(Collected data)
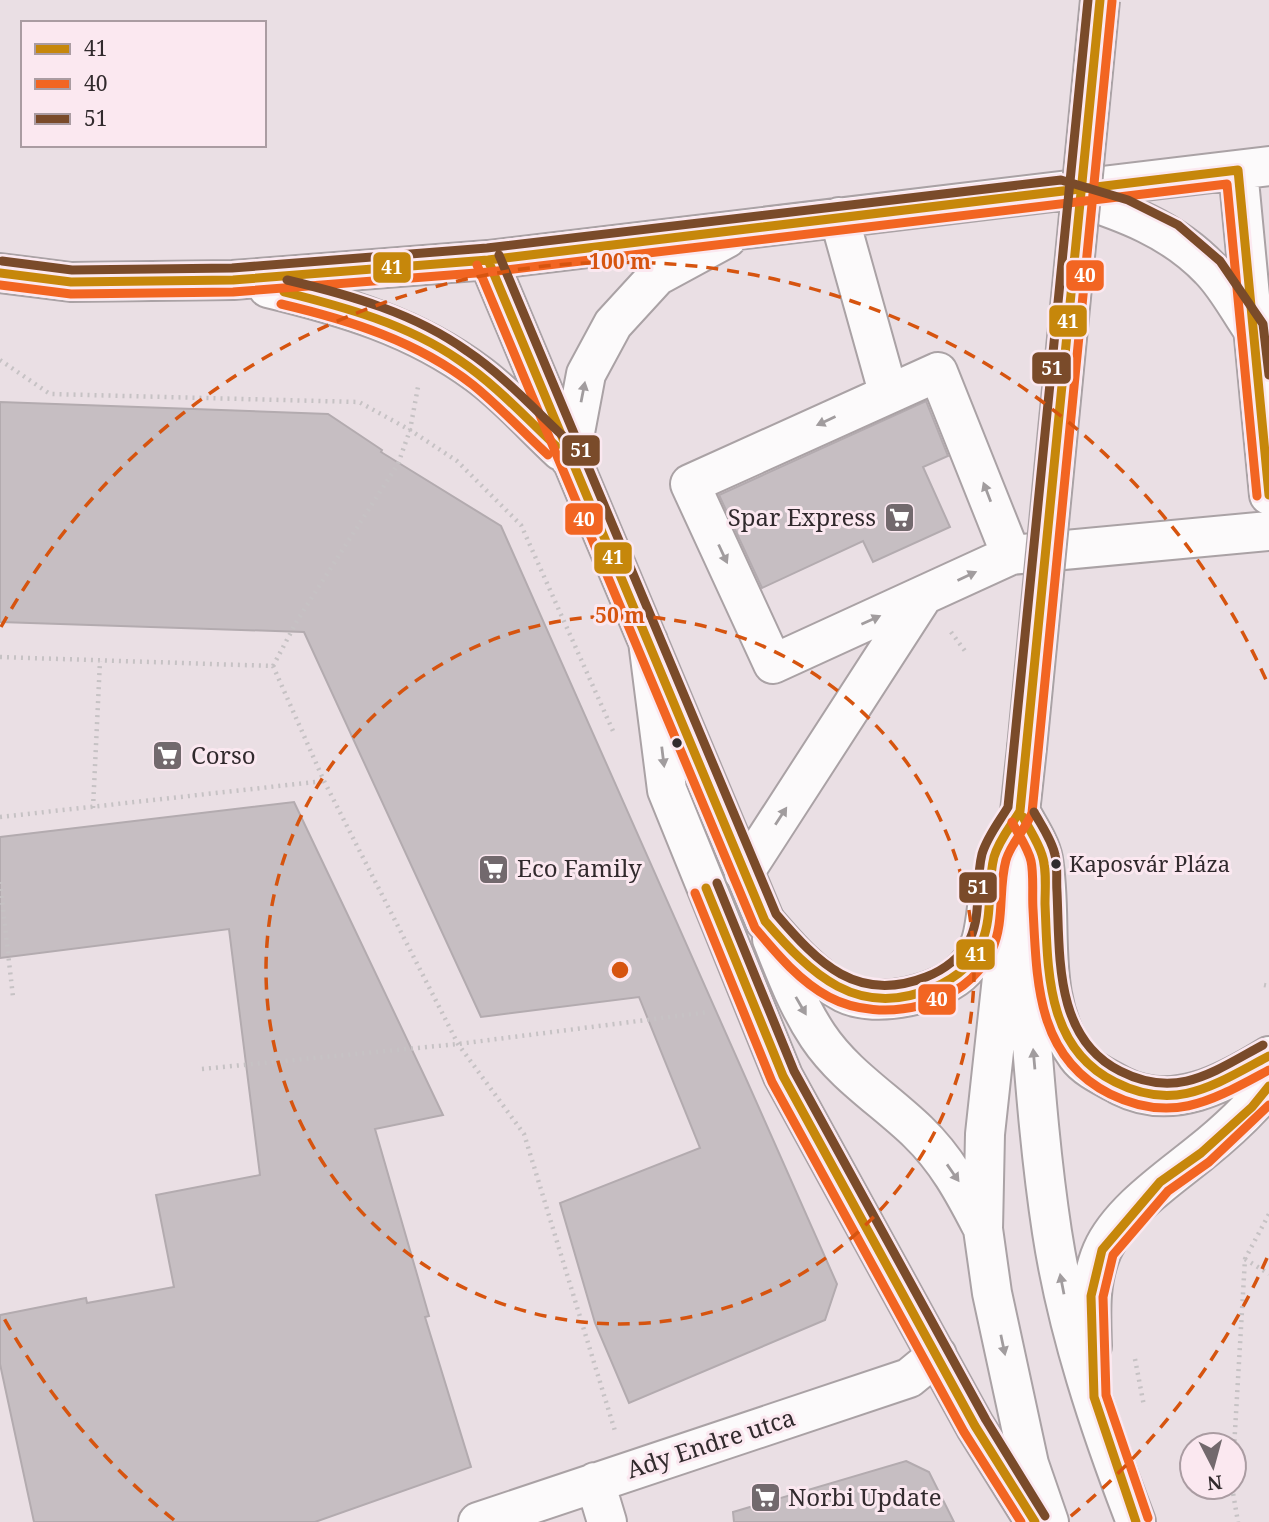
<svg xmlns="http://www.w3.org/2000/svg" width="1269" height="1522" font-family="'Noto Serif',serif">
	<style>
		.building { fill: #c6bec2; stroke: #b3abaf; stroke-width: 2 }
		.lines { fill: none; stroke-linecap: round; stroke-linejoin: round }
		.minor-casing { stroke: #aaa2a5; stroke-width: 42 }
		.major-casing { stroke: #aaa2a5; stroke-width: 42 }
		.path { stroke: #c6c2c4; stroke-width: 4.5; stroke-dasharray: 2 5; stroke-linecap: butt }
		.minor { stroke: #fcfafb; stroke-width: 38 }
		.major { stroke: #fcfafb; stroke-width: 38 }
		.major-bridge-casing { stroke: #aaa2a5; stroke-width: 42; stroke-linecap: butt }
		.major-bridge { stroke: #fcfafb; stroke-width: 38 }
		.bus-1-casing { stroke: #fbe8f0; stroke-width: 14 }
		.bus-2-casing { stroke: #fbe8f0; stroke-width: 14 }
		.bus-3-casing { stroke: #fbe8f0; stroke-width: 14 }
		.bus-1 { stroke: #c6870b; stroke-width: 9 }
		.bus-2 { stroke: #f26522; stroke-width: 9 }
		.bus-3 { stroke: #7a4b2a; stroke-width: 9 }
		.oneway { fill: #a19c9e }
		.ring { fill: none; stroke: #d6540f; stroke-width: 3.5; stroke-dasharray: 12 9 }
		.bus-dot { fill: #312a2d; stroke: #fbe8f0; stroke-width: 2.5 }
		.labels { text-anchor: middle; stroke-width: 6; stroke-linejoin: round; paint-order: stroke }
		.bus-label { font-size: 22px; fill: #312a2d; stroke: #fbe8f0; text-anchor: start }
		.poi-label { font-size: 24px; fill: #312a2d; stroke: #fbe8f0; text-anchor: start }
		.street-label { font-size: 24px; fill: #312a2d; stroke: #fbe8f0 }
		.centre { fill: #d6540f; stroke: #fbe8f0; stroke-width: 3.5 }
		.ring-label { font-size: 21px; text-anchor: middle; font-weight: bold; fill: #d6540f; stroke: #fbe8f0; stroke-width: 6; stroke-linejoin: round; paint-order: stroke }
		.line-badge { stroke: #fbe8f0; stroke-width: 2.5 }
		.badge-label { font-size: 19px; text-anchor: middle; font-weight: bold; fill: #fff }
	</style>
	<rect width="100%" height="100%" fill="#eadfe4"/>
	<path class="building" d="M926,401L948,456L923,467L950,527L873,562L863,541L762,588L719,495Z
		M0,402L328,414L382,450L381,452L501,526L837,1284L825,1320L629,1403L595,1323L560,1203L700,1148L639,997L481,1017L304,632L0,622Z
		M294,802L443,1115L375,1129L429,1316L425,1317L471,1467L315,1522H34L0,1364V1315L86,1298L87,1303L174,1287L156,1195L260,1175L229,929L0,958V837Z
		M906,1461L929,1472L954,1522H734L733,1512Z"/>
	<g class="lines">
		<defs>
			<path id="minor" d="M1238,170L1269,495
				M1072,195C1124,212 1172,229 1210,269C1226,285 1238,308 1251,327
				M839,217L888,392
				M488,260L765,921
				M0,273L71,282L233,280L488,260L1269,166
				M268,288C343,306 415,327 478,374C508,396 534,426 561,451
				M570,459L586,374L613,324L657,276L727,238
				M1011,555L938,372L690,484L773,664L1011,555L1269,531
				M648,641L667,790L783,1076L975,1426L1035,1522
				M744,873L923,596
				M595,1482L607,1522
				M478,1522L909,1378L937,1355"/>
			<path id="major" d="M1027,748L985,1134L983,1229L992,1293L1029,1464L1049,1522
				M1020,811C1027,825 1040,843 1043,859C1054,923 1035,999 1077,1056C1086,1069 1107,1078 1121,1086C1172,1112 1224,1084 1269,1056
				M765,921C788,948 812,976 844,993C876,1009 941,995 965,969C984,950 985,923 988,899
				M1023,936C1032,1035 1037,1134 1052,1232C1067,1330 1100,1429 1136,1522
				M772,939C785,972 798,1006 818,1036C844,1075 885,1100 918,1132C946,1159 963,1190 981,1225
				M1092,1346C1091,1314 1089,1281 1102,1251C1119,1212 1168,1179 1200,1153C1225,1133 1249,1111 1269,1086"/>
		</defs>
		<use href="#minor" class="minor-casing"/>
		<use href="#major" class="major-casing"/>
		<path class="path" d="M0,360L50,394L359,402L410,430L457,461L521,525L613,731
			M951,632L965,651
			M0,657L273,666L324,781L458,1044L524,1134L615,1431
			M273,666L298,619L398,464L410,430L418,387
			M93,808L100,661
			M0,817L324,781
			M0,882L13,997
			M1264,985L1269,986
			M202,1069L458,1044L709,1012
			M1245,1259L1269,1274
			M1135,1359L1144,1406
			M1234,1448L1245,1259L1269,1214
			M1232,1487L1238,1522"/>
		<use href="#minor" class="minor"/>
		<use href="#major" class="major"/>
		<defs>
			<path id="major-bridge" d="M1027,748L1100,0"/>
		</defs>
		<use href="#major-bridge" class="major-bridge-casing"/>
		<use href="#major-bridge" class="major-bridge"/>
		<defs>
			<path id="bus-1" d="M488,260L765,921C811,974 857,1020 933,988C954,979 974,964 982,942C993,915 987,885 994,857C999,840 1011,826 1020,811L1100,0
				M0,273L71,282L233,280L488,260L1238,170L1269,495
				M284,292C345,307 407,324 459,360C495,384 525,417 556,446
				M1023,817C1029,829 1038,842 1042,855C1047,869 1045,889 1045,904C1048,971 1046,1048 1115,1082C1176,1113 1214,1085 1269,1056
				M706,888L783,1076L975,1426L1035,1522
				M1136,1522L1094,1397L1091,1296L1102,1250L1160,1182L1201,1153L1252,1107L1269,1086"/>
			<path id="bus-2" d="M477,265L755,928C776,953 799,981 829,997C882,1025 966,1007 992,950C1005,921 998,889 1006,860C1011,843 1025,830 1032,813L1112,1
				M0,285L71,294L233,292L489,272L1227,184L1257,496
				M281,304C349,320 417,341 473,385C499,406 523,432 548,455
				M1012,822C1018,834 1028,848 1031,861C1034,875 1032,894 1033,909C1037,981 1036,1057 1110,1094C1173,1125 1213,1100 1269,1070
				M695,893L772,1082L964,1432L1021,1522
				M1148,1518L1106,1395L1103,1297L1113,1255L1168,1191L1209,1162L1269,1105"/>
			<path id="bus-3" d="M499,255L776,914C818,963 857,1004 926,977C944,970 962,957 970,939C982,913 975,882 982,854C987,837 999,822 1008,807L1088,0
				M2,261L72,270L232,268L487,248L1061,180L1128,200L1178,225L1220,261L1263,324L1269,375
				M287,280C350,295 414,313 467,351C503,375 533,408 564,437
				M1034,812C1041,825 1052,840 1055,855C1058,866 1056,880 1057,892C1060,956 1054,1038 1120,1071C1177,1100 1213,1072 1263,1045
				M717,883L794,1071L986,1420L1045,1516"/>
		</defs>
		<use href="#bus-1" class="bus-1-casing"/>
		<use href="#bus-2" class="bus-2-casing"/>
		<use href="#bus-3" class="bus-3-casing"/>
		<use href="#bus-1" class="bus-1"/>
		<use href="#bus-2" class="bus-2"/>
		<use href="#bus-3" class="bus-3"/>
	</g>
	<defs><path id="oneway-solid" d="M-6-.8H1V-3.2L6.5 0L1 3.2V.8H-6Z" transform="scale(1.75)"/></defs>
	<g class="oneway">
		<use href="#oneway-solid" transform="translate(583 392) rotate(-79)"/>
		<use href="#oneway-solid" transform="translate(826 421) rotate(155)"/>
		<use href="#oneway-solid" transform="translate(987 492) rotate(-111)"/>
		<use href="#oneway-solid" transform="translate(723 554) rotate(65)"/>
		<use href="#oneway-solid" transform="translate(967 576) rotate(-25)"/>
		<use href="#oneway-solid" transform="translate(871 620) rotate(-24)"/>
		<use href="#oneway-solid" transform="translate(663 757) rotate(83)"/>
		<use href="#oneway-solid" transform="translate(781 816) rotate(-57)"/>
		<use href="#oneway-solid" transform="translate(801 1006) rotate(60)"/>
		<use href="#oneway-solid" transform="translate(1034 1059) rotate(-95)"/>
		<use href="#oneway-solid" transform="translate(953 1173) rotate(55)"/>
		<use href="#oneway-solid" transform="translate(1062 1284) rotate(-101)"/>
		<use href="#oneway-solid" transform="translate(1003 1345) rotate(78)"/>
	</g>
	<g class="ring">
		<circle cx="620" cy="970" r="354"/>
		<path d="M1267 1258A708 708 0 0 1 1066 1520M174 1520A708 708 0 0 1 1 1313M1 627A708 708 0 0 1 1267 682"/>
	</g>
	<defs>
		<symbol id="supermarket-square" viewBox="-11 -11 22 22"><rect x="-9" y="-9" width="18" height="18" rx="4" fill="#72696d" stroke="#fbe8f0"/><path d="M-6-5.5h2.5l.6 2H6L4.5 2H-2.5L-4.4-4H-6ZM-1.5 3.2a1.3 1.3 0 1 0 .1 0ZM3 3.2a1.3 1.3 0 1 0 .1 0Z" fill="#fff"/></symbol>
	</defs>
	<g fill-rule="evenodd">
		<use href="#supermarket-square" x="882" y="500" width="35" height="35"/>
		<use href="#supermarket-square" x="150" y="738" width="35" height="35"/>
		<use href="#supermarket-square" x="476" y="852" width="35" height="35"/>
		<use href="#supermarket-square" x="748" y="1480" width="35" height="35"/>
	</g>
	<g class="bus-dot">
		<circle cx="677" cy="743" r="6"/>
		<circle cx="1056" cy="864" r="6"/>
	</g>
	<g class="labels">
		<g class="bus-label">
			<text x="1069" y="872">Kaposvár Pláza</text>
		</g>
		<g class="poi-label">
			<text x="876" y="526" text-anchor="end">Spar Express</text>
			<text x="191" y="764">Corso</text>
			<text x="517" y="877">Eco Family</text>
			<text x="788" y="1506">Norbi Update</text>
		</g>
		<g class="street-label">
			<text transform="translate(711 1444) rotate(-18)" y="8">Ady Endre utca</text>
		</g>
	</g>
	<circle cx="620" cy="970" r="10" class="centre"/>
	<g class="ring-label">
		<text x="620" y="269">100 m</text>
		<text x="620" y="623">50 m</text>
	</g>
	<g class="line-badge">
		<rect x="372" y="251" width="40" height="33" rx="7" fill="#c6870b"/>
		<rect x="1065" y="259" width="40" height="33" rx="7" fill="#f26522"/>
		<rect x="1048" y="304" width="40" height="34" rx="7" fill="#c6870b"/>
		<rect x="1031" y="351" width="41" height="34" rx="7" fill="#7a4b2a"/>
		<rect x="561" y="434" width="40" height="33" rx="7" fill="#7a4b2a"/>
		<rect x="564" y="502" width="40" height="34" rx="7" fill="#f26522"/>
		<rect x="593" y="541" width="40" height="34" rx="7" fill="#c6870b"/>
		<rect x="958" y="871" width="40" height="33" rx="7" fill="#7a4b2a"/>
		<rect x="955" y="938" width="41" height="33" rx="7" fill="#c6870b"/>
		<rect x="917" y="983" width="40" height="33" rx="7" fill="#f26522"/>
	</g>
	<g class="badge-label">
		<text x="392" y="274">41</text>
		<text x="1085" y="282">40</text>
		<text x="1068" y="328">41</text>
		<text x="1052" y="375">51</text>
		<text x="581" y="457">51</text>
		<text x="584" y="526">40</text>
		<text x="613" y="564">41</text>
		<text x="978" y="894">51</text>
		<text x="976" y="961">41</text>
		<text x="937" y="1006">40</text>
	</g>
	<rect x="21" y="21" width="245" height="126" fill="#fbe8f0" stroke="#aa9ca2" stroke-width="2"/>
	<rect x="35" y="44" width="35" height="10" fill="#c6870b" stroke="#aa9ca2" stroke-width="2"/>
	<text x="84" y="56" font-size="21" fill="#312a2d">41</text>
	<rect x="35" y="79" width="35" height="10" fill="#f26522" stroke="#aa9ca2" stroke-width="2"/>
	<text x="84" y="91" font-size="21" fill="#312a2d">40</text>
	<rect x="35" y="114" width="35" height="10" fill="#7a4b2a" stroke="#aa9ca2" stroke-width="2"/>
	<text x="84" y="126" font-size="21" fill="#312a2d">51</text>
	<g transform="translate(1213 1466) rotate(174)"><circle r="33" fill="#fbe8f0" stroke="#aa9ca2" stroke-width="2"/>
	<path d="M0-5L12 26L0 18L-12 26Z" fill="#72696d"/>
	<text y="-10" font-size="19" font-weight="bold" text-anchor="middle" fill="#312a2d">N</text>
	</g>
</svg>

What to work on >> Take every line from the data that includes the word "lines".

Reply to the exercise >>
		.lines { fill: none; stroke-linecap: round; stroke-linejoin: round }
	<g class="lines">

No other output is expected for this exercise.